WORK ITEM: Please rewrite every line of text in the records below as a JSON list of strings, one string per line, with blank lines skipped. Leave the pictures out of your answer.

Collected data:
----
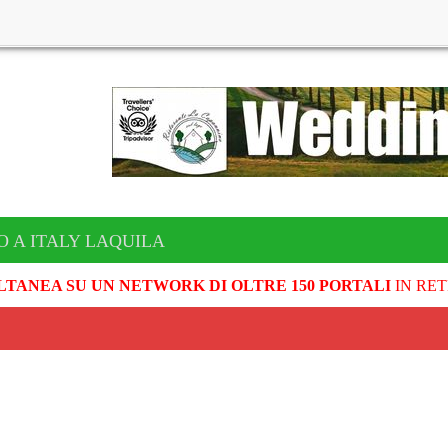
O A ITALY LAQUILA
LTANEA SU UN NETWORK DI OLTRE 150 PORTALI
IN RET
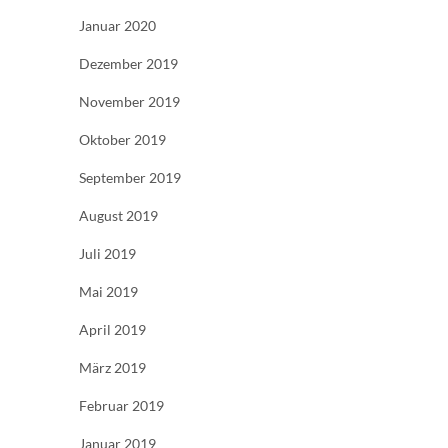
Januar 2020
Dezember 2019
November 2019
Oktober 2019
September 2019
August 2019
Juli 2019
Mai 2019
April 2019
März 2019
Februar 2019
Januar 2019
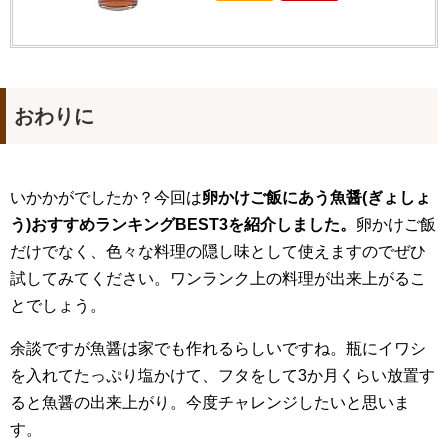
おわりに
いかかがでしたか？今回は
卵かけご飯にあう魚醤(ぎょしょ
う)おすすめランキングBEST3を紹介しました。
卵かけご飯
だけでなく、色々な料理の隠し味として使えますのでぜひ
試してみてください。ワンランク上の料理が出来上がるこ
とでしょう。
余談ですが魚醤は家でも作れるらしいですね。瓶にイワシ
を入れてたっぷり塩かけて、フタをして3か月くらい放置す
ると魚醤の出来上がり。今度チャレンジしたいと思いま
す。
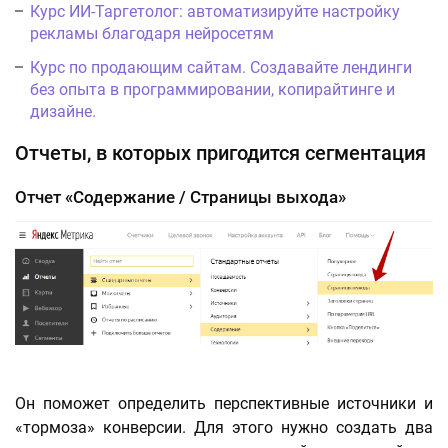
Курс ИИ-Таргетолог: автоматизируйте настройку
рекламы благодаря нейросетям
Курс по продающим сайтам. Создавайте лендинги
без опыта в программировании, копирайтинге и
дизайне.
Отчеты, в которых пригодится сегментация
Отчет «Содержание / Страницы выхода»
Он поможет определить перспективные источники и
«тормоза» конверсии. Для этого нужно создать два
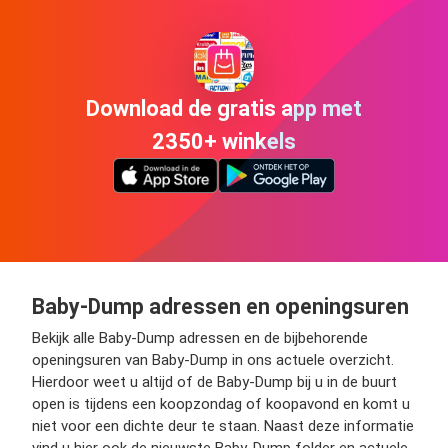
Download de gratis app met
2350+ winkels
Baby-Dump adressen en openingsuren
Bekijk alle Baby-Dump adressen en de bijbehorende
openingsuren van Baby-Dump in ons actuele overzicht.
Hierdoor weet u altijd of de Baby-Dump bij u in de buurt
open is tijdens een koopzondag of koopavond en komt u
niet voor een dichte deur te staan. Naast deze informatie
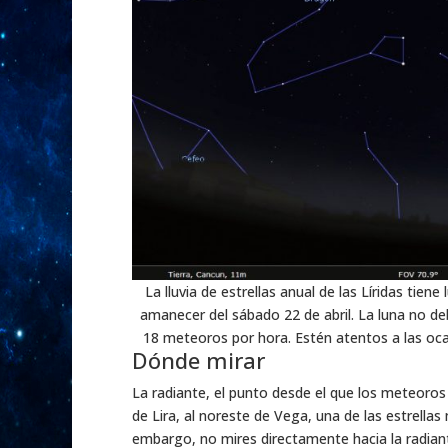
La lluvia de estrellas anual de las Líridas tien
amanecer del sábado 22 de abril. La luna no deb
18 meteoros por hora. Estén atentos a las oca
Dónde mirar
La radiante, el punto desde el que los meteoros p
de Lira, al noreste de Vega, una de las estrellas 
embargo, no mires directamente hacia la radian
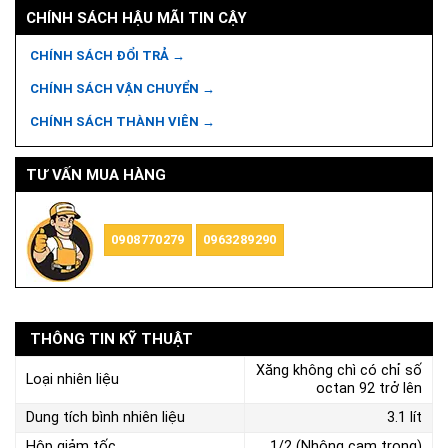
CHÍNH SÁCH HẬU MÃI TIN CẬY
CHÍNH SÁCH ĐỔI TRẢ →
CHÍNH SÁCH VẬN CHUYỂN →
CHÍNH SÁCH THÀNH VIÊN →
TƯ VẤN MUA HÀNG
0908770279
0963289290
THÔNG TIN KỸ THUẬT
Xăng không chì có chỉ số
Loại nhiên liệu
octan 92 trở lên
Dung tích bình nhiên liệu
3.1 lít
Hộp giảm tốc
1/2 (Nhông cam trong)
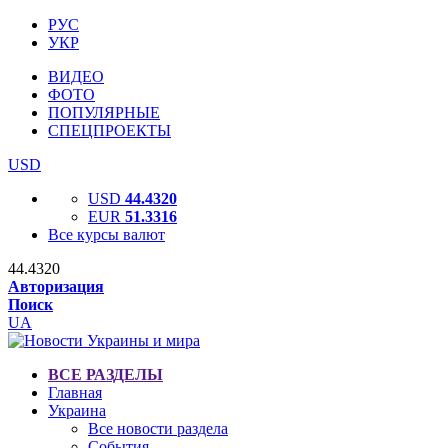
РУС
УКР
ВИДЕО
ФОТО
ПОПУЛЯРНЫЕ
СПЕЦПРОЕКТЫ
USD
USD
44.4320
EUR
51.3316
Все курсы валют
44.4320
Авторизация
Поиск
UA
ВСЕ РАЗДЕЛЫ
Главная
Украина
Все новости раздела
События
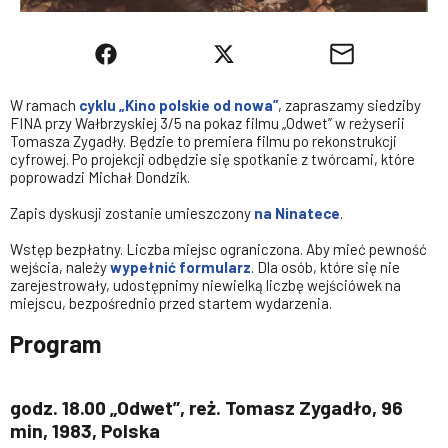
W ramach
cyklu „Kino polskie od nowa”
, zapraszamy siedziby
FINA przy Wałbrzyskiej 3/5 na pokaz filmu „Odwet” w reżyserii
Tomasza Zygadły. Będzie to premiera filmu po rekonstrukcji
cyfrowej. Po projekcji odbędzie się spotkanie z twórcami, które
poprowadzi Michał Dondzik.
Zapis dyskusji zostanie umieszczony
na Ninatece
.
Wstęp bezpłatny. Liczba miejsc ograniczona. Aby mieć pewność
wejścia, należy
wypełnić formularz
. Dla osób, które się nie
zarejestrowały, udostępnimy niewielką liczbę wejściówek na
miejscu, bezpośrednio przed startem wydarzenia.
Program
godz. 18.00 „Odwet”, reż. Tomasz Zygadło, 96
min, 1983, Polska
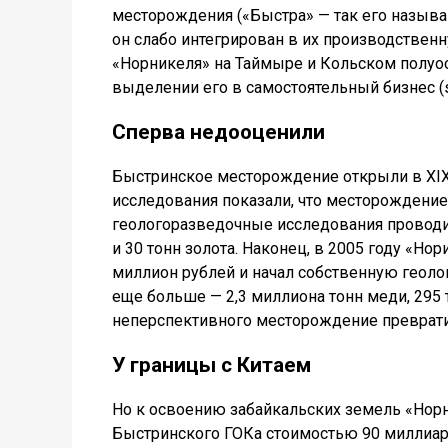
месторождения («Быстра» — так его называ
он слабо интегрирован в их производствен
«Норникеля» на Таймыре и Кольском полуо
выделении его в самостоятельный бизнес (sp
Сперва недооценили
Быстринское месторождение открыли в XIX 
исследования показали, что месторождение
геологоразведочные исследования проводил
и 30 тонн золота. Наконец, в 2005 году «Н
миллион рублей и начал собственную геолог
еще больше — 2,3 миллиона тонн меди, 295 т
неперспективного месторождение преврат
У границы с Китаем
Но к освоению забайкальских земель «Норни
Быстринского ГОКа стоимостью 90 миллиар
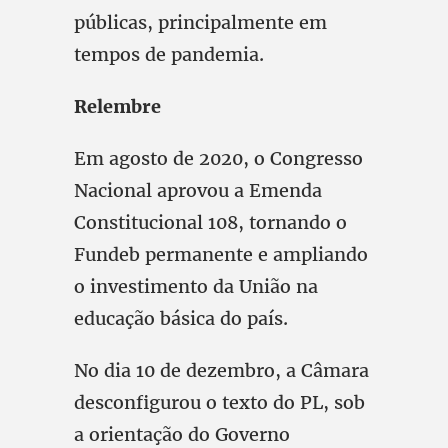
públicas, principalmente em
tempos de pandemia.
Relembre
Em agosto de 2020, o Congresso
Nacional aprovou a Emenda
Constitucional 108, tornando o
Fundeb permanente e ampliando
o investimento da União na
educação básica do país.
No dia 10 de dezembro, a Câmara
desconfigurou o texto do PL, sob
a orientação do Governo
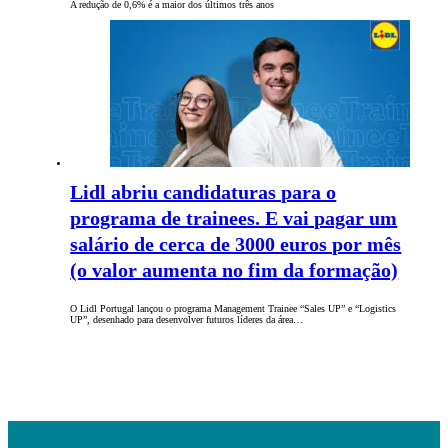
A redução de 0,6% é a maior dos últimos três anos
Lidl abriu candidaturas para o
programa de trainees. E vai pagar um
salário de cerca de 3000 euros por mês
(o valor aumenta no fim da formação)
O Lidl Portugal lançou o programa Management Trainee “Sales UP” e “Logistics
UP”, desenhado para desenvolver futuros líderes da área…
----
WRITTEN RESPONSE:
[
  "O A ITALY LAQUILA",
  "LTANEA SU UN NETWORK DI OLTRE 150 PORTALI",
  "IN RET",
  "Januar 2020",
  "Dezember 2019",
  "November 2019",
  "Oktober 2019",
  "September 2019",
  "August 2019",
  "Juli 2019",
  "Mai 2019",
  "April 2019",
  "März 2019",
  "Februar 2019",
  "Januar 2019",
  "おわりに",
  "いかかがでしたか？今回は",
  "卵かけご飯にあう魚醤(ぎょしょ",
  "う)おすすめランキングBEST3を紹介しました。",
  "卵かけご飯",
  "だけでなく、色々な料理の隠し味として使えますのでぜひ",
  "試してみてください。ワンランク上の料理が出来上がるこ",
  "とでしょう。",
  "余談ですが魚醤は家でも作れるらしいですね。瓶にイワシ",
  "を入れてたっぷり塩かけて、フタをして3か月くらい放置す",
  "ると魚醤の出来上がり。今度チャレンジしたいと思いま",
  "す。",
  "Курс ИИ-Таргетолог: автоматизируйте настройку",
  "рекламы благодаря нейросетям",
  "Курс по продающим сайтам. Создавайте лендинги",
  "без опыта в программировании, копирайтинге и",
  "дизайне.",
  "Отчеты, в которых пригодится сегментация",
  "Отчет «Содержание / Страницы выхода»",
  "Он поможет определить перспективные источники и",
  "«тормоза» конверсии. Для этого нужно создать два",
  "Download de gratis app met",
  "2350+ winkels",
  "Baby-Dump adressen en openingsuren",
  "Bekijk alle Baby-Dump adressen en de bijbehorende",
  "openingsuren van Baby-Dump in ons actuele overzicht.",
  "Hierdoor weet u altijd of de Baby-Dump bij u in de buurt",
  "open is tijdens een koopzondag of koopavond en komt u",
  "niet voor een dichte deur te staan. Naast deze informatie",
  "La lluvia de estrellas anual de las Líridas tien",
  "amanecer del sábado 22 de abril. La luna no deb",
  "18 meteoros por hora. Estén atentos a las oca",
  "Dónde mirar",
  "La radiante, el punto desde el que los meteoros p",
  "de Lira, al noreste de Vega, una de las estrellas ",
  "embargo, no mires directamente hacia la radian",
  "CHÍNH SÁCH HẬU MÃI TIN CẬY",
  "CHÍNH SÁCH ĐỔI TRẢ →",
  "CHÍNH SÁCH VẬN CHUYỂN →",
  "CHÍNH SÁCH THÀNH VIÊN →",
  "TƯ VẤN MUA HÀNG",
  "0908770279",
  "0963289290",
  "THÔNG TIN KỸ THUẬT",
  "Xăng không chì có chỉ số",
  "Loại nhiên liệu",
  "octan 92 trở lên",
  "Dung tích bình nhiên liệu",
  "3.1 lít",
  "Hộp giảm tốc",
  "1/2 (Nhông cam trong)",
  "РУС",
  "УКР",
  "ВИДЕО",
  "ФОТО",
  "ПОПУЛЯРНЫЕ",
  "СПЕЦПРОЕКТЫ",
  "USD",
  "USD",
  "44.4320",
  "EUR",
  "51.3316",
  "Все курсы валют",
  "44.4320",
  "Авторизация",
  "Поиск",
  "UA",
  "ВСЕ РАЗДЕЛЫ",
  "Главная",
  "Украина",
  "Все новости раздела",
  "События",
  "W ramach",
  "cyklu „Kino polskie od nowa”",
  ", zapraszamy siedziby",
  "FINA przy Wałbrzyskiej 3/5 na pokaz filmu „Odwet” w reżyserii",
  "Tomasza Zygadły. Będzie to premiera filmu po rekonstrukcji",
  "cyfrowej. Po projekcji odbędzie się spotkanie z twórcami, które",
  "poprowadzi Michał Dondzik.",
  "Zapis dyskusji zostanie umieszczony",
  "na Ninatece",
  ".",
  "Wstęp bezpłatny. Liczba miejsc ograniczona. Aby mieć pewność",
  "wejścia, należy",
  "wypełnić formularz",
  ". Dla osób, które się nie",
  "zarejestrowały, udostępnimy niewielką liczbę wejściówek na",
  "miejscu, bezpośrednio przed startem wydarzenia.",
  "Program",
  "godz. 18.00 „Odwet”, reż. Tomasz Zygadło, 96",
  "min, 1983, Polska",
  "месторождения («Быстра» — так его называ",
  "он слабо интегрирован в их производствен",
  "«Норникеля» на Таймыре и Кольском полуо",
  "выделении его в самостоятельный бизнес (sp",
  "Сперва недооценили",
  "Быстринское месторождение открыли в XIX ",
  "исследования показали, что месторождение",
  "геологоразведочные исследования проводил",
  "и 30 тонн золота. Наконец, в 2005 году «Н",
  "миллион рублей и начал собственную геолог",
  "еще больше — 2,3 миллиона тонн меди, 295 т",
  "неперспективного месторождение преврат",
  "У границы с Китаем",
  "Но к освоению забайкальских земель «Норни",
  "Быстринского ГОКа стоимостью 90 миллиар",
  "públicas, principalmente em",
  "tempos de pandemia.",
  "Relembre",
  "Em agosto de 2020, o Congresso",
  "Nacional aprovou a Emenda",
  "Constitucional 108, tornando o",
  "Fundeb permanente e ampliando",
  "o investimento da União na",
  "educação básica do país.",
  "No dia 10 de dezembro, a Câmara",
  "desconfigurou o texto do PL, sob",
  "a orientação do Governo",
  "A redução de 0,6% é a maior dos últimos três anos",
  "Lidl abriu candidaturas para o",
  "programa de trainees. E vai pagar um",
  "salário de cerca de 3000 euros por mês",
  "(o valor aumenta no fim da formação)",
  "O Lidl Portugal lançou o programa Management Trainee “Sales UP” e “Logistics",
  "UP”, desenhado para desenvolver futuros líderes da área…"
]